From our kitchen we have a clear view of the backyard through a sliding-glass door. When I'm in the kitchen, I often find myself gazing out the glass door and reminiscing about how the backyard used to look, before I planted three Japanese maples, my pride and joy, which I have watched grow from saplings into mature trees. I also put up birdfeeders in the backyard, where cardinals, titmice, chickadees and the occasional rose-breasted grosbeak would feast on black sunflower seeds until the squirrels chased them away. Now, the birdfeeders are in the front yard, a safe distance from the neighborhood bullies.
Not far from the maples are the final resting places of our two pets, Sugar Cat (named after Sugar Creek in western Kentucky, where we found her wandering in the woods) and Clay Dog (named after Cassius Clay before he morphed into Muhammad Ali). On cold winter mornings, there would be a lot of hissing and barking as our pets staked their claims to the toasty pocket of air that formed in front of the main heating vent. (Clay never made it past the early rounds, despite his name and weight advantage.) Their backyard graves are marked by a concrete tablet of the Ten Commandments that we bought at a roadside junk shop in south Georgia and repurposed as a tombstone, along the lines of Heidegger's sacred Totenbaum.
From the kitchen I also watched our son shoot hoops in the backyard and grow from a boy into a man. He now lives in Jacksonville, Florida, with his wife and daughter, a beautiful baby girl named Alice Alma who will soon be paying her first visit to the place where her dad grew up.

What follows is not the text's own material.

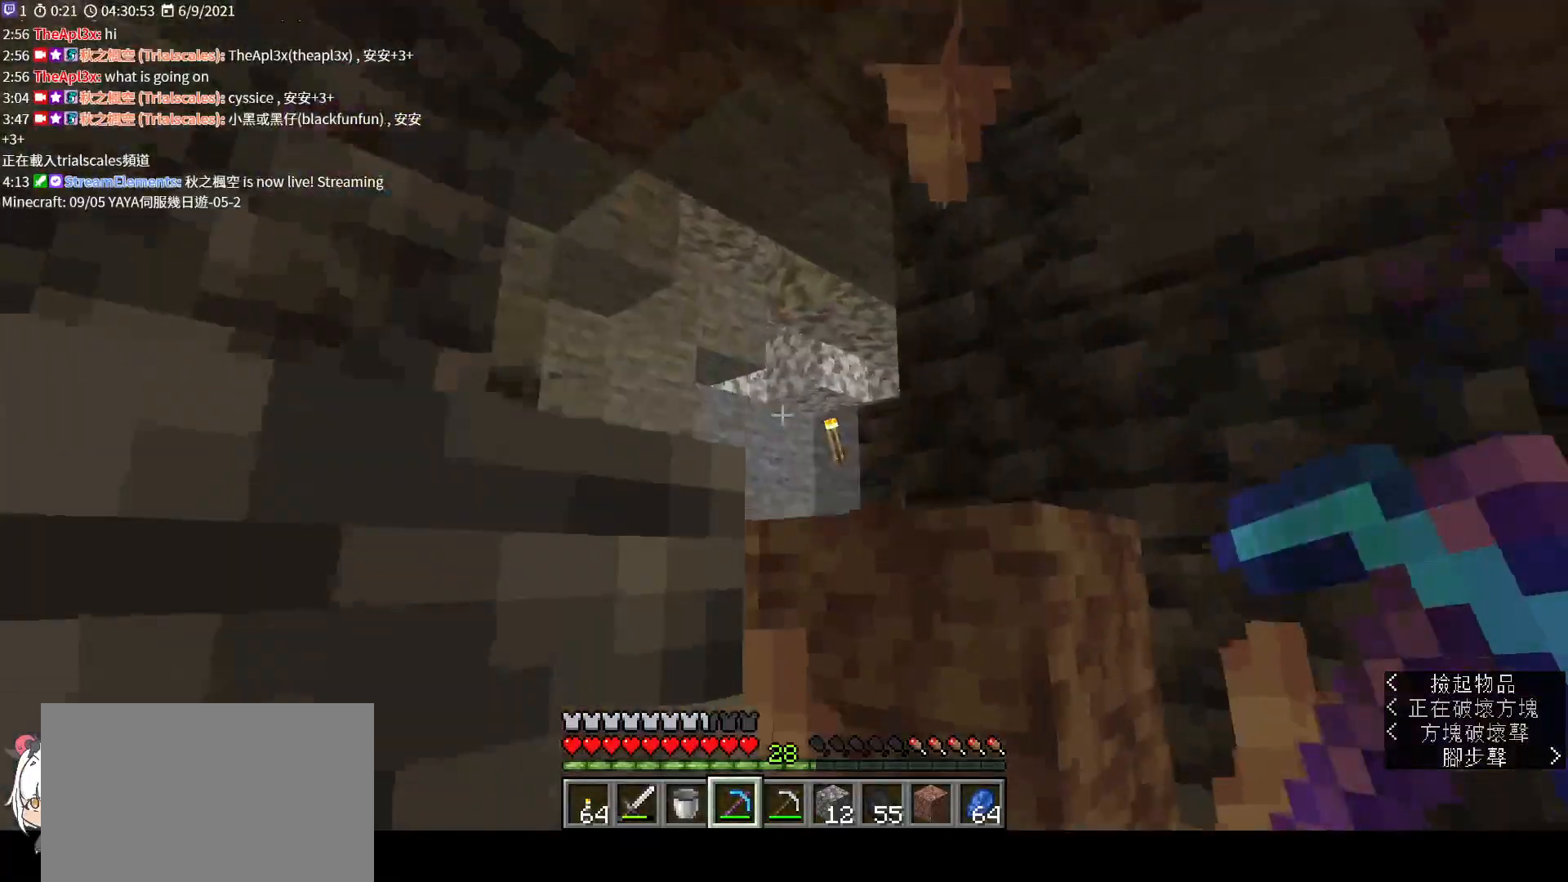
{"keys": ["shift", "space"], "mouse": [], "events": []}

So the backyard appears as another composite space when viewed through our conceptual View-Master. The material side is demarcated by a chain-link fence and a wooden gate which establish a clear boundary line between our property and the neighbors'. The meaningful side is interwoven with emotional attachments, past, present and future. If you were to ask Allyson or me where the materiality of our home begins and the meaning ends, we wouldn't know what to say.